- [EXTRACTED TEXT]:
Start with these immediate accuracy fixes
The fastest way to improve talk-to-text accuracy is to improve the recording conditions first: use a close microphone, remove competing noise, set the right language, and give important words enough space.
Most transcription errors come from poor audio, rushed delivery, incorrect language settings, or unfamiliar terms. Improve the signal before changing software settings. A clean recording gives every speech recognition engine, including SpeechText.AI, far more usable information.
- Talk-to-text accuracy
- The degree to which a speech recognition system correctly converts spoken words, punctuation, speaker turns, and formatting into written text.
- Signal-to-noise ratio
- The difference between the level of your voice and competing sound such as echo, fans, traffic, keyboard clicks, or other speakers. A stronger voice signal produces more reliable transcripts.
- Custom vocabulary
- A glossary of preferred names, product labels, acronyms, and specialist terms supplied to a transcription system before processing begins.
- Move the microphone closer to your mouth.
Keep a headset or desktop microphone 4 to 8 inches from your mouth. Phone microphones work best 6 to 10 inches away, pointed toward your face. If you are too far away, the system hears room echo, keyboard clicks, and air conditioning before it hears consonants. - Reduce background noise before you start.
Close windows, pause fans, silence phone alerts, and move away from loud machinery. Hard surfaces such as glass walls, bare desks, and tiled rooms create echo. A carpet, curtains, or even a closed door can make a noticeable difference. - Speak at a controlled pace.
Aim for roughly 120 to 160 words per minute. That feels natural in conversation but gives the engine enough separation between words. Avoid racing through technical phrases, numbers, names, and acronyms. Pause briefly after complete thoughts. - Use a better microphone.
Built-in laptop microphones are convenient, not ideal. A wired headset microphone or USB cardioid microphone rejects more room noise and keeps your voice level consistent. For interviews, use one microphone per speaker or record each person on a separate channel. - Check your input level.
Your voice should peak around -12 dBFS to -6 dBFS in recording software. Levels below -20 dBFS often produce weak, noisy audio. Levels hitting 0 dBFS clip the signal, which turns speech into distortion that no transcription engine can accurately recover. - Select the correct language and dialect.
English is not one acoustic pattern. US English, UK English, Australian English, Indian English, and other dialects differ in pronunciation, vocabulary, and spelling. Pick the closest available language option before you upload or dictate. - Say punctuation and formatting commands clearly during dictation.
For live talk-to-text, say "period," "comma," "new paragraph," or "open quote" as separate commands. Do not run punctuation commands into the preceding word. For example: "The meeting begins at nine. Period. New paragraph."

- [TASK LIST]:
[1] According to the talk-to-text accuracy tips, how far from your mouth should a headset or desktop microphone be kept?
[2] Using the talk-to-text accuracy tips, explain in one to three sentences why your recording level should stay above -20 dBFS and below 0 dBFS.

- [DATA SUPPLIED]:

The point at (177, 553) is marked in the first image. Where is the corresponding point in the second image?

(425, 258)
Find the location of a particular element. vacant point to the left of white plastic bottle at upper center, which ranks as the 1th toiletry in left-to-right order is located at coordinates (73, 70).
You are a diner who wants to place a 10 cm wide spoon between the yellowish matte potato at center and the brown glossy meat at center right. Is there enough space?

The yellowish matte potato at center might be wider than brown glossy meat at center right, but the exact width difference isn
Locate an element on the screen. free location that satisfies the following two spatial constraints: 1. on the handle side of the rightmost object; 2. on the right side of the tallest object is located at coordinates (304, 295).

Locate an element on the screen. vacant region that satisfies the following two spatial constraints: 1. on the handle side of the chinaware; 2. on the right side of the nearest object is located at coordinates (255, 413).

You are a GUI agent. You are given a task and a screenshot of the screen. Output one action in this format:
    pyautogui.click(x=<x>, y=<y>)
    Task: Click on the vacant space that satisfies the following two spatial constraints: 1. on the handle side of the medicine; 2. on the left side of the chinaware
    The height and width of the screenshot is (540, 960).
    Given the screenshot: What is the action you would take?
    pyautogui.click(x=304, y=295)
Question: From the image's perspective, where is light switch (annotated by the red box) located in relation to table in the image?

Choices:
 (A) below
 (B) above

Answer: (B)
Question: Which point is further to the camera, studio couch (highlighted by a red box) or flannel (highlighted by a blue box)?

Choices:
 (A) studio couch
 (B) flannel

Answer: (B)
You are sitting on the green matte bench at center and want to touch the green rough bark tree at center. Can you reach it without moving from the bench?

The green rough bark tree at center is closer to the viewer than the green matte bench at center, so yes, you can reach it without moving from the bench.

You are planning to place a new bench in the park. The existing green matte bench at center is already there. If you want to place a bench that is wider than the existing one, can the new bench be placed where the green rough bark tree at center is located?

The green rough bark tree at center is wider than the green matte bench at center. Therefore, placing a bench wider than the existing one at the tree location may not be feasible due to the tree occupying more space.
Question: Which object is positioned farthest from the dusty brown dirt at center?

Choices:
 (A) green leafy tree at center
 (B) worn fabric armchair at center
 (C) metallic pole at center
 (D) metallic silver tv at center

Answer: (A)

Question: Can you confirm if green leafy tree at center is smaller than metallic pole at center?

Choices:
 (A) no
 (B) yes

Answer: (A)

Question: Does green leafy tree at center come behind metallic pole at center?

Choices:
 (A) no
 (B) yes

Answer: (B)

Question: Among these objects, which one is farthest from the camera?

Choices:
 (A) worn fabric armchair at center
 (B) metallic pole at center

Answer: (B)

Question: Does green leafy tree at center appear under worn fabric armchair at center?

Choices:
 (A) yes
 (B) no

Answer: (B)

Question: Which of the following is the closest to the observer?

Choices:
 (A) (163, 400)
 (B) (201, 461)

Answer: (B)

- [RESPONSES PER TASK]:
[1] 4 to 8 inches.

[2] Levels below -20 dBFS often produce weak, noisy audio. Levels that hit 0 dBFS clip the signal, which turns speech into distortion that no transcription engine can accurately recover. That is why your voice should peak around -12 dBFS to -6 dBFS.